Amerykanka Colleen R. LaRose, nazywana "Dżihad Jane", została skazana w Filadelfii na 10 lat więzienia. To kara za udział w spisku, który miał doprowadzić do zabicia szwedzkiego artysty Larsa Vilksa. Mężczyzna przedstawił Mahometa jako psa.

Ugrupowanie związane z Al-Kaidą wyznaczyło nagrodę 100 tys. dolarów za głowę Larsa Vilksa. 50-letnia LaRose przyznała się do udziału w spisku terrorystów, którzy chcieli zabić szwedzkiego rysownika. Według prokuratury pomagała też podejrzanym o terroryzm obcokrajowcom, którzy chcieli prowadzić tzw. świętą wojnę w Europie i Azji.

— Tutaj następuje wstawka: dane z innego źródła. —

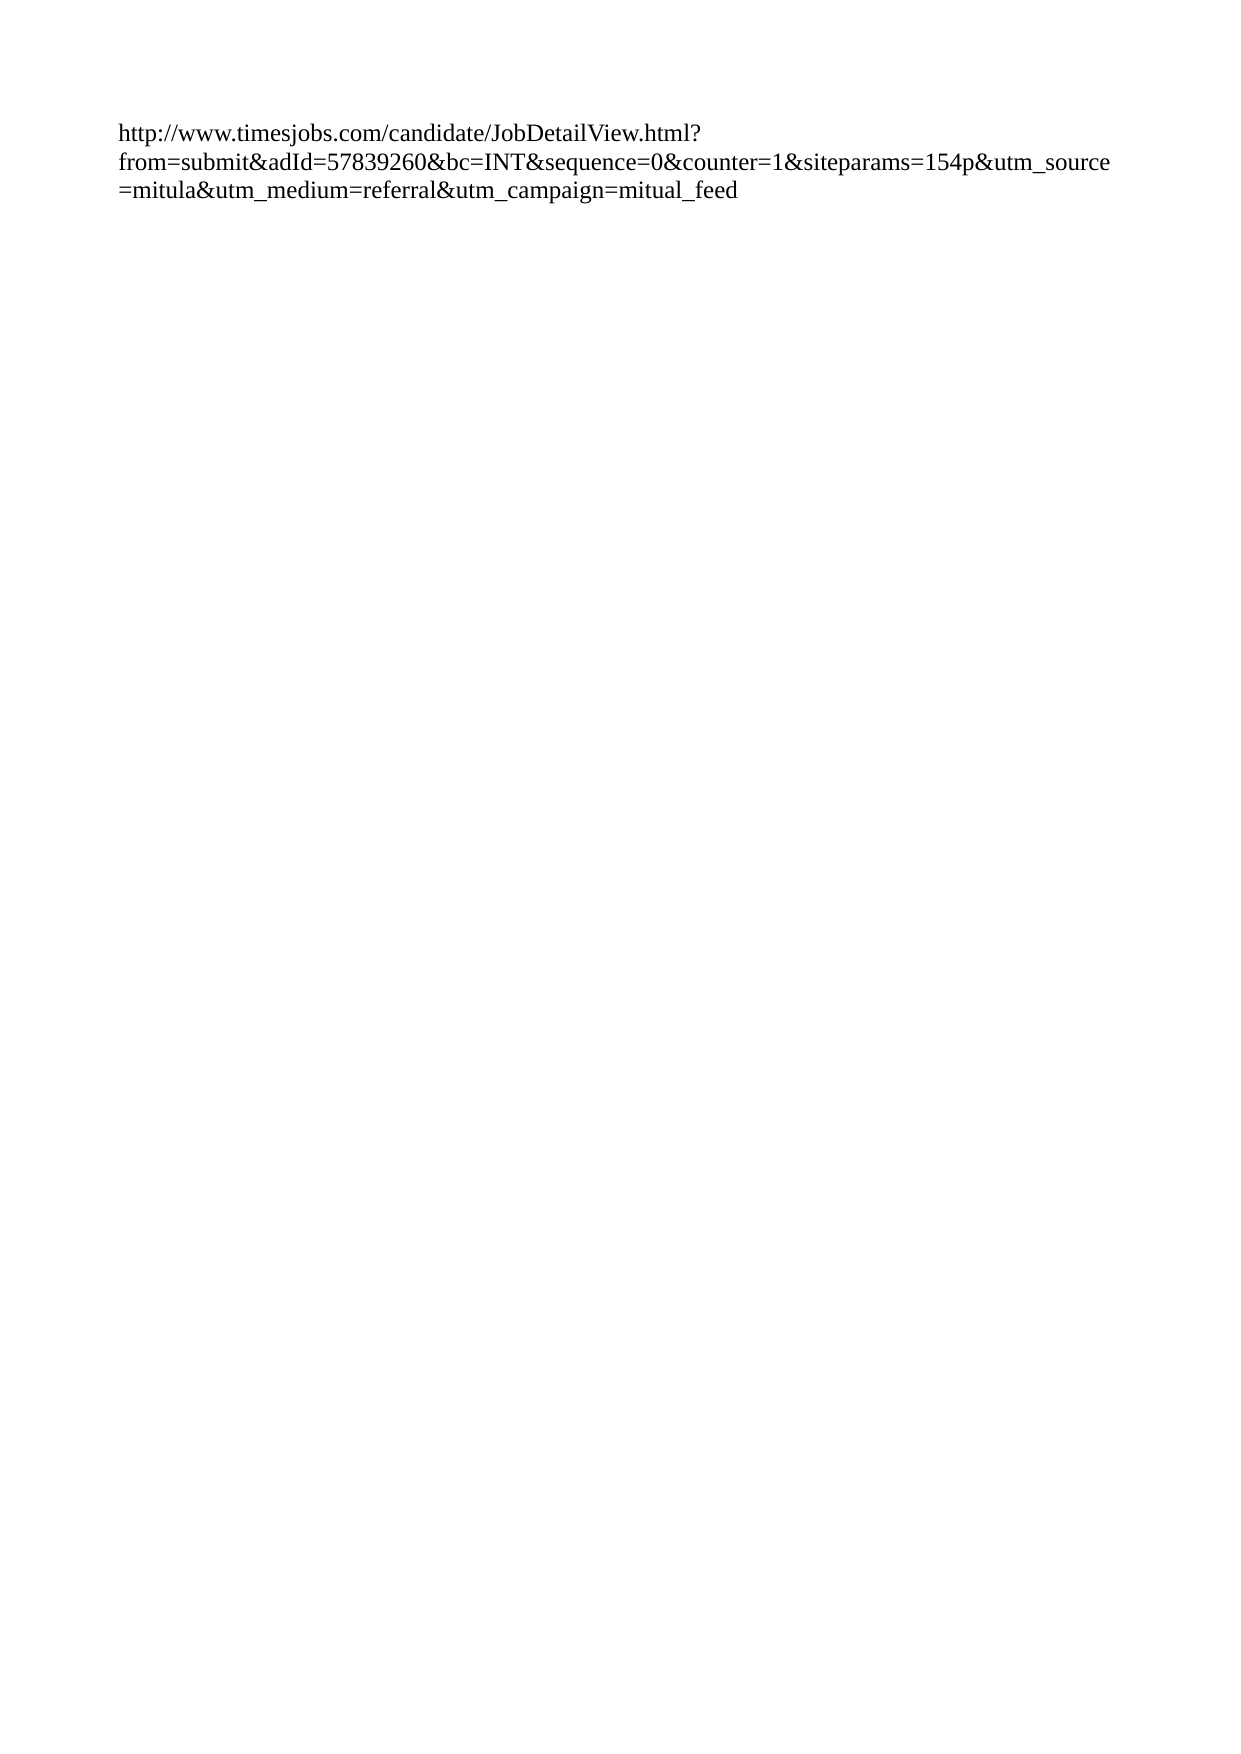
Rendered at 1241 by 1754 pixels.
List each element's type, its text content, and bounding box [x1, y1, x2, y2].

text http://www.timesjobs.com/candidate/JobDetailView.html?from=submit&adId=57839260&bc=INT&sequence=0&counter=1&siteparams=154p&utm_source=mitula&utm_medium=referral&utm_campaign=mitual_feed [118, 118, 1122, 204]
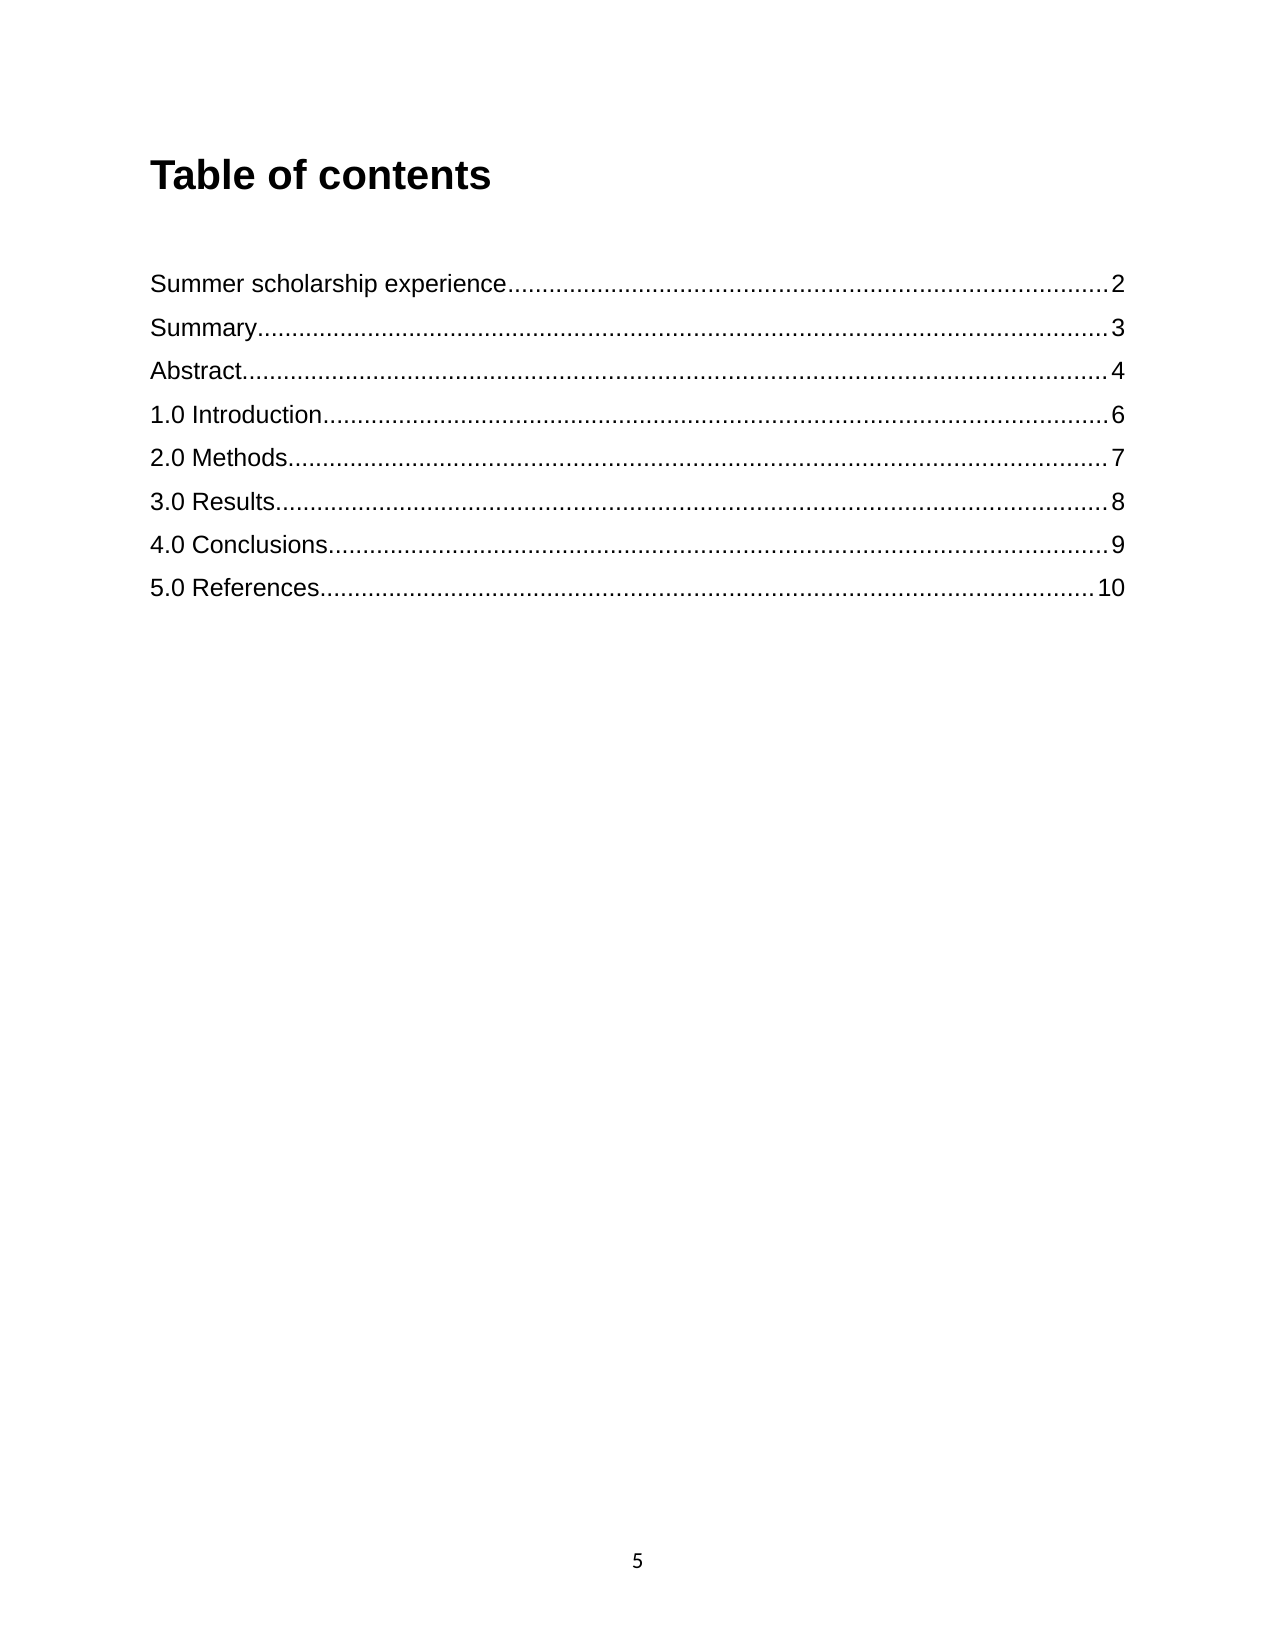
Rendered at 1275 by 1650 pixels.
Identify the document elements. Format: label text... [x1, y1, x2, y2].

text 2.0 Methods 7 [150, 443, 1125, 472]
text 5.0 References 10 [150, 573, 1125, 602]
text 3.0 Results 8 [150, 487, 1125, 515]
text 4.0 Conclusions 9 [150, 530, 1125, 559]
text Abstract 4 [150, 356, 1125, 385]
text Summer scholarship experience 2 [150, 269, 1125, 298]
text 1.0 Introduction 6 [150, 400, 1125, 428]
text Table of contents [150, 150, 1125, 198]
text Summary 3 [150, 313, 1125, 342]
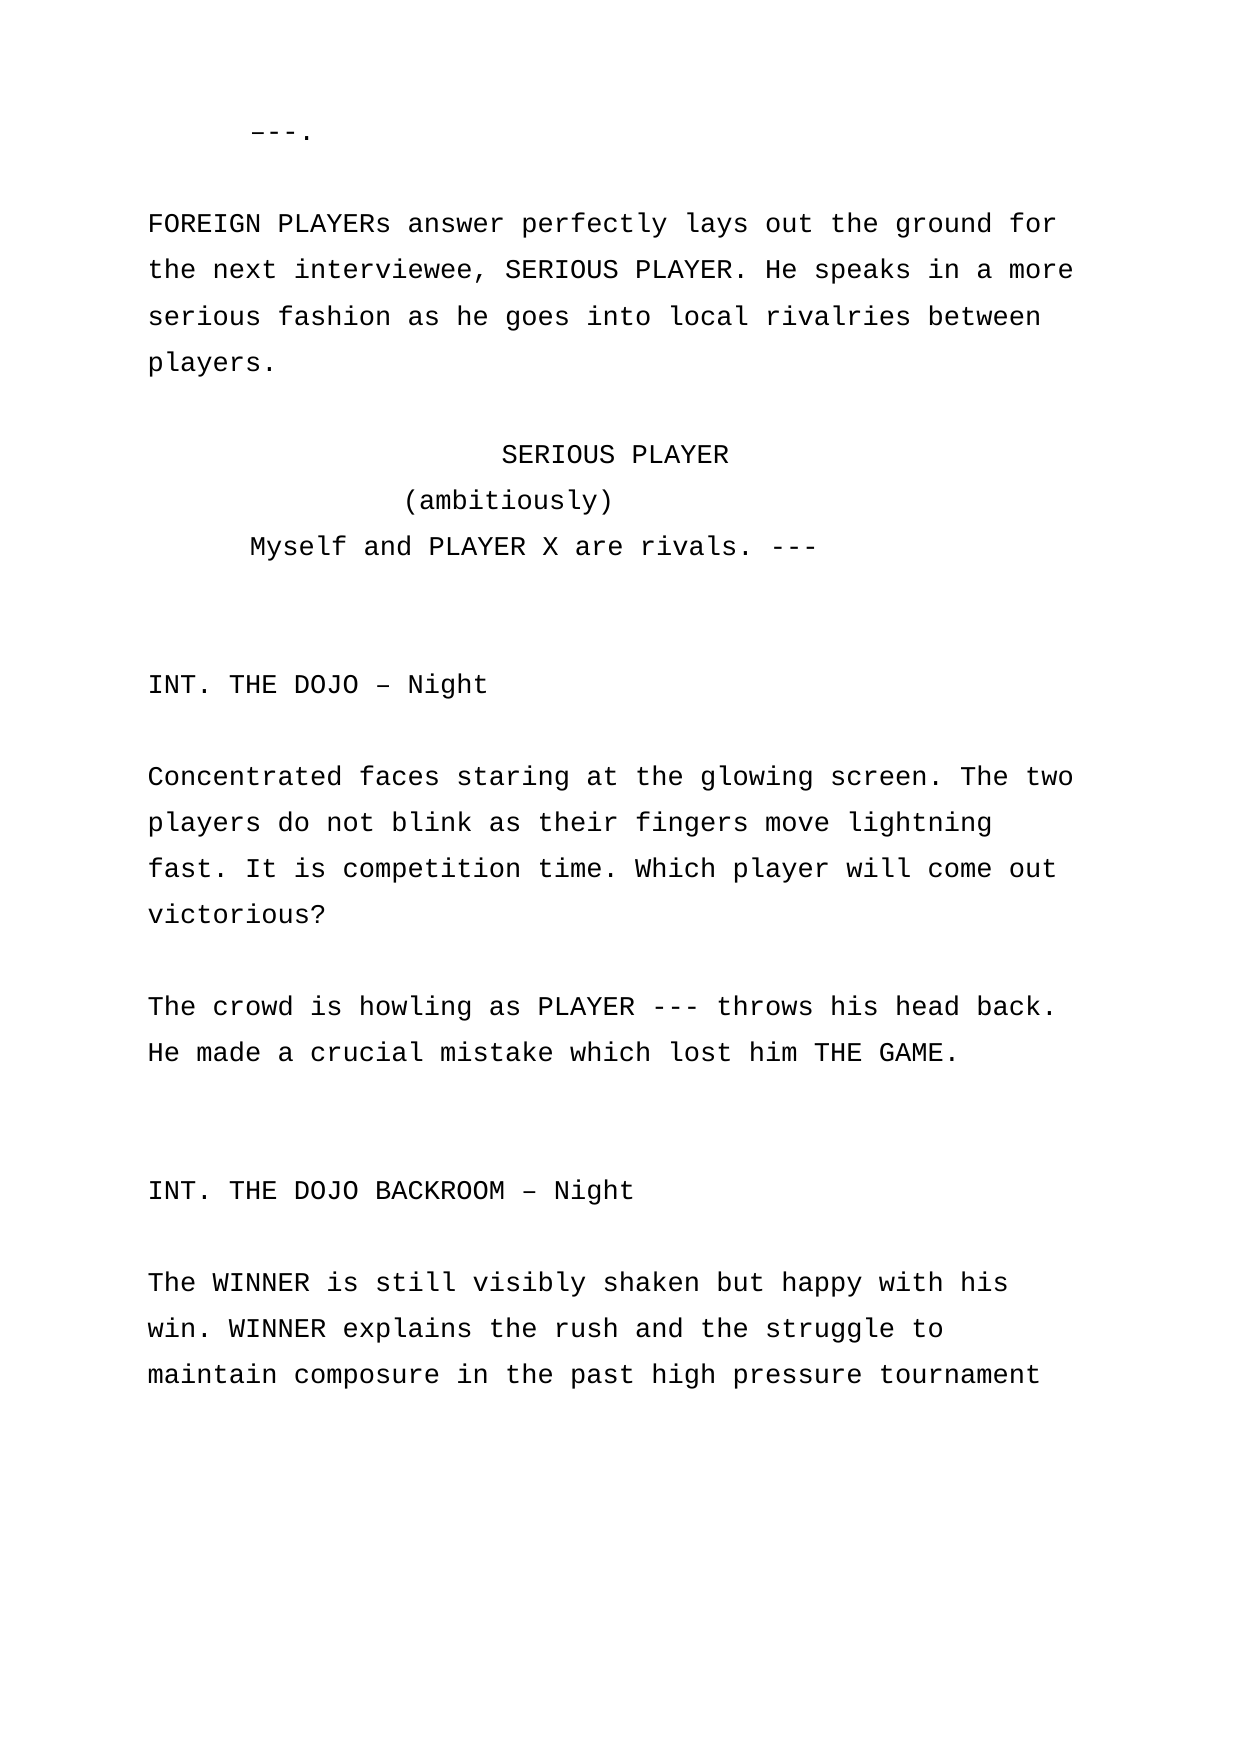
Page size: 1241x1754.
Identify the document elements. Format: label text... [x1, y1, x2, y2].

text Myself and PLAYER X are rivals. --- [147, 532, 1083, 563]
text FOREIGN PLAYERs answer perfectly lays out the ground for the next interviewee, SERIOUS PLAYER. He speaks in a more serious fashion as he goes into local rivalries between players. [147, 210, 1083, 379]
text INT. THE DOJO BACKROOM – Night [147, 1177, 1083, 1208]
text SERIOUS PLAYER [147, 440, 1083, 471]
text –--. [147, 118, 1083, 149]
text (ambitiously) [147, 486, 1083, 517]
text The crowd is howling as PLAYER --- throws his head back. He made a crucial mistake which lost him THE GAME. [147, 993, 1083, 1070]
text INT. THE DOJO – Night [147, 671, 1083, 701]
text Concentrated faces staring at the glowing screen. The two players do not blink as their fingers move lightning fast. It is competition time. Which player will come out victorious? [147, 763, 1083, 932]
text The WINNER is still visibly shaken but happy with his win. WINNER explains the rush and the struggle to maintain composure in the past high pressure tournament [147, 1269, 1083, 1392]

Była przekonana, że jako biała kobieta o jasnych włosach zdoła wtopić się w tłum i uniknąć podejrzeń, że jest islamską terrorystką.

Groziło jej nawet dożywocie, ale - jak podkreśliła prokuratura - LaRose, aresztowana w 2009 roku, współpracowała z policją i prokuraturą.

Kobieta przeprosiła w sądzie za bezkrytyczne trzymanie się instrukcji terrorystów. Przyznała, że dżihad był jej obsesją. Byłam w transie - powiedziała. Zapewniała też, że nie chce już uczestniczyć w dżihadzie. 

Karykatury Vilksa w sierpniu 2007 roku opublikował dziennik "Nerikes Allehanda" wychodzący w regionie Oerebro, na zachód od Sztokholmu. Były one ilustracjami do artykułu o wolności słowa.